I ask Catholics of the Diocese of Maitland-Newcastle to pray for Pope Francis; pray that he is given the wisdom and strength to lead and guide our church wisely.

Despite all the speculation about who might become the next Pope, the outcome of the conclave has once again been a surprise.

We put our trust in the work of the Holy Spirit and pray that Pope Francis will lead us well, bring us closer to God and be a great witness to Christ in the world of today."

Parramatta

Parramatta diocese has by far the best news service of any Australian diocese, allowing you to sign up to receive email updates typically occurring several times a day with news of local and international happenings.

Bishop Fisher OP:

"...welcomed the news of the election of Pope Francis as Bishop of Rome and Universal Pastor of the Catholic Church.


Habemus papam - we have a Pope! The Catholic Diocese of Parramatta cheers with the rest of humanity at the happy news,” Bishop Anthony said on Thursday 14 March.

Pope Francis, formerly Jorge Cardinal Bergoglio SJ, Archbishop of Buenos Aires, is the first Jesuit Pope. He is also the first Pope to come from Latin America.


“He is a deeply spiritual man who is highly respected as a theologian and an intellectual. He is a humble man and a great defender of the poor. In his first words as Pope, Pope Francis spoke of building fraternity, love and trust,” Bishop Anthony said.

“In July this year, I will lead a group of 250 young people from the Diocese of Parramatta to Rio de Janeiro where we will meet Pope Francis at World Youth Day.

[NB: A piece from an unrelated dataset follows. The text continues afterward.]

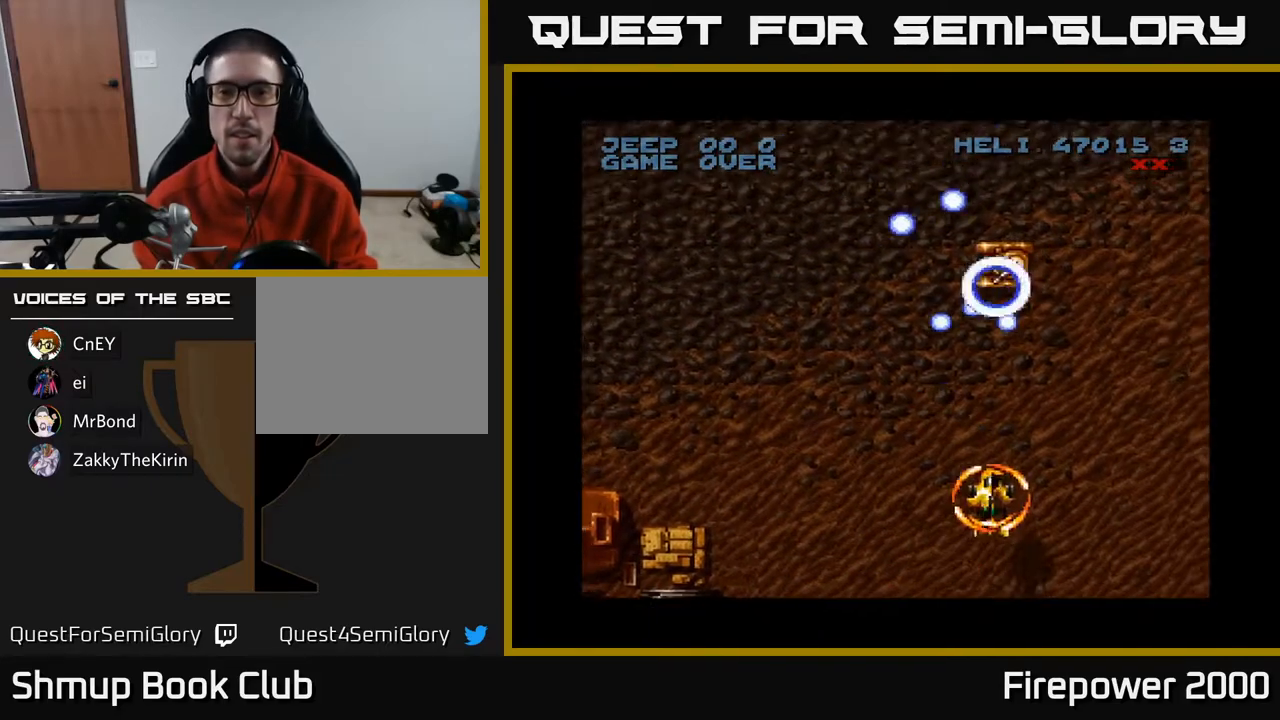
{"buttons": ["A", "DPAD_UP", "DPAD_RIGHT"], "left_stick": "center", "right_stick": "center", "events": [[333, "DPAD_LEFT", "down"], [467, "DPAD_LEFT", "up"], [500, "DPAD_RIGHT", "down"]]}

More than two million people were already expected to participate and, with a new Pope from Latin America, I am sure many millions more will be coming.

Please offer your prayers for Pope Francis, today, in the days ahead and throughout his pontificate.”

Wagga Wagga

Bishop Hanna said:

"We welcome the news that broke at 6.00am this morning naming Pope Francis. As you will know from media releases and extensive coverage, he was Archbishop of Buenos Aires and Argentina.

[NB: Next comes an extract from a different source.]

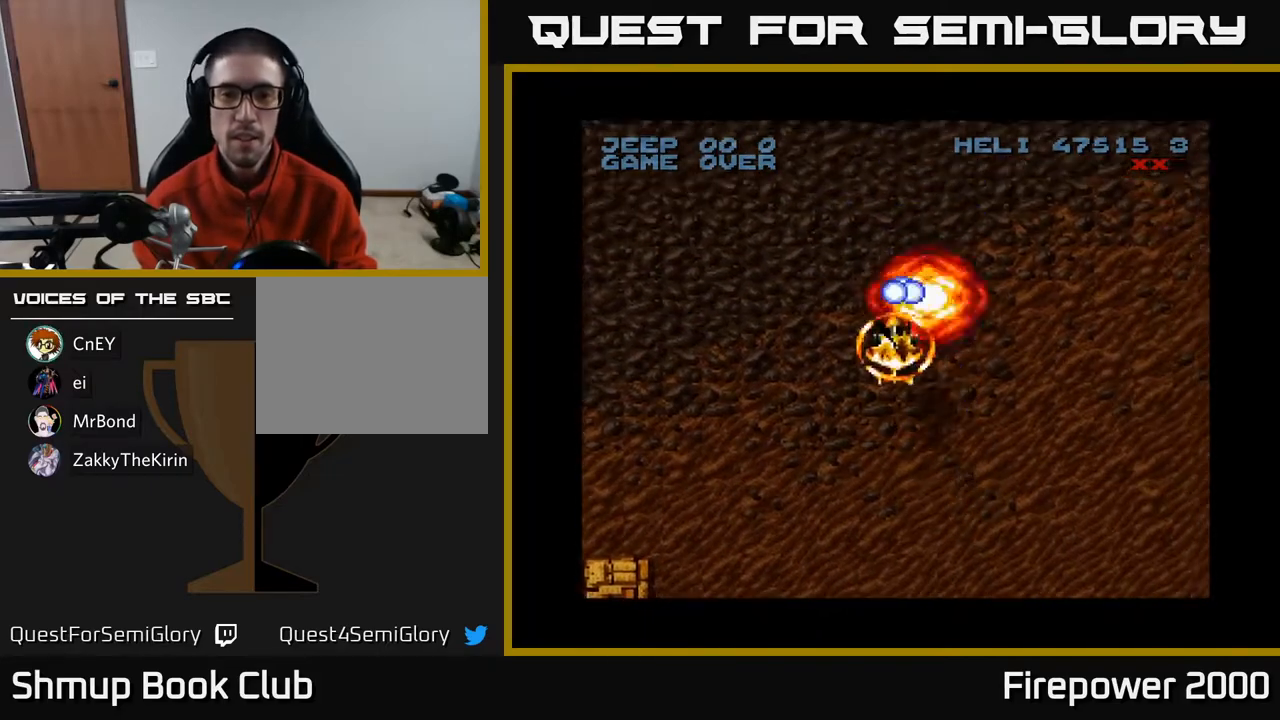
{"buttons": ["A", "DPAD_DOWN", "DPAD_RIGHT"], "left_stick": "center", "right_stick": "center", "events": [[33, "DPAD_UP", "up"], [100, "DPAD_DOWN", "down"]]}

My word to you at this moment is above all to support him in prayer.

The biographical details and his experience in governance as well as various positions he has held both nationally and internationally are well-documented.

As a Diocese, we offer our prayerful support in thanksgiving for the election of Pope Francis I and indeed in an intense way to commend him in prayer.

Wollongong

Bishop Ingham's statement on the website is:

"Bishop Peter Ingham today warmly welcomed the election of Cardinal Jorge Bergoglio SJ as the new Pope.

Taking the name Francis, the new pontiff was elected on the second day of the Conclave of Cardinals.
Bishop Ingham said he joined with all Catholics in praying for the new Pope as he took on the awesome responsibility of leading the world’s 1.2 billion Catholics.

Bishop Ingham said, “I am very excited! The election of a new Pope is always a joyous time for the Church as was witnessed by the massive crowds gathered in St Peter’s Square braving the rain. He looked so calm and humble during what would have been a very daunting moment in his life. I liked how he asked the people to pray for him.

“Although a somewhat unexpected candidate, I am thrilled with the decision and I think it shows that the Cardinals really have listened to the Holy Spirit. Being from Latin America, the new Pope brings with him the perspective of the Southern Hemisphere to the Northern Hemisphere. He also brings with him a great social conscience. He is a champion of the poor, which is clearly evident in the simple spartan lifestyle that he has lived.

“As a member of the international Jesuit order, which means the Society of Jesus, the new Pope comes from a great legacy of spiritual leadership, prayer, and a strong focus on education and social justice – being a voice for the voiceless. As Archbishop Denis Hart said, he focuses us on following Jesus closely.

“The name he has chosen is also a very important sign to us. St Francis Xavier (from whom our Wollongong Cathedral takes its name), was a great Jesuit missionary. Another great Saint in our Church is Saint Francis of Assisi; a man of poverty, humility and simplicity who gave up everything in the world to respond to Christ’s call to rebuild his Church. The Church’s nature is missionary and is always in need of reform and rebuilding.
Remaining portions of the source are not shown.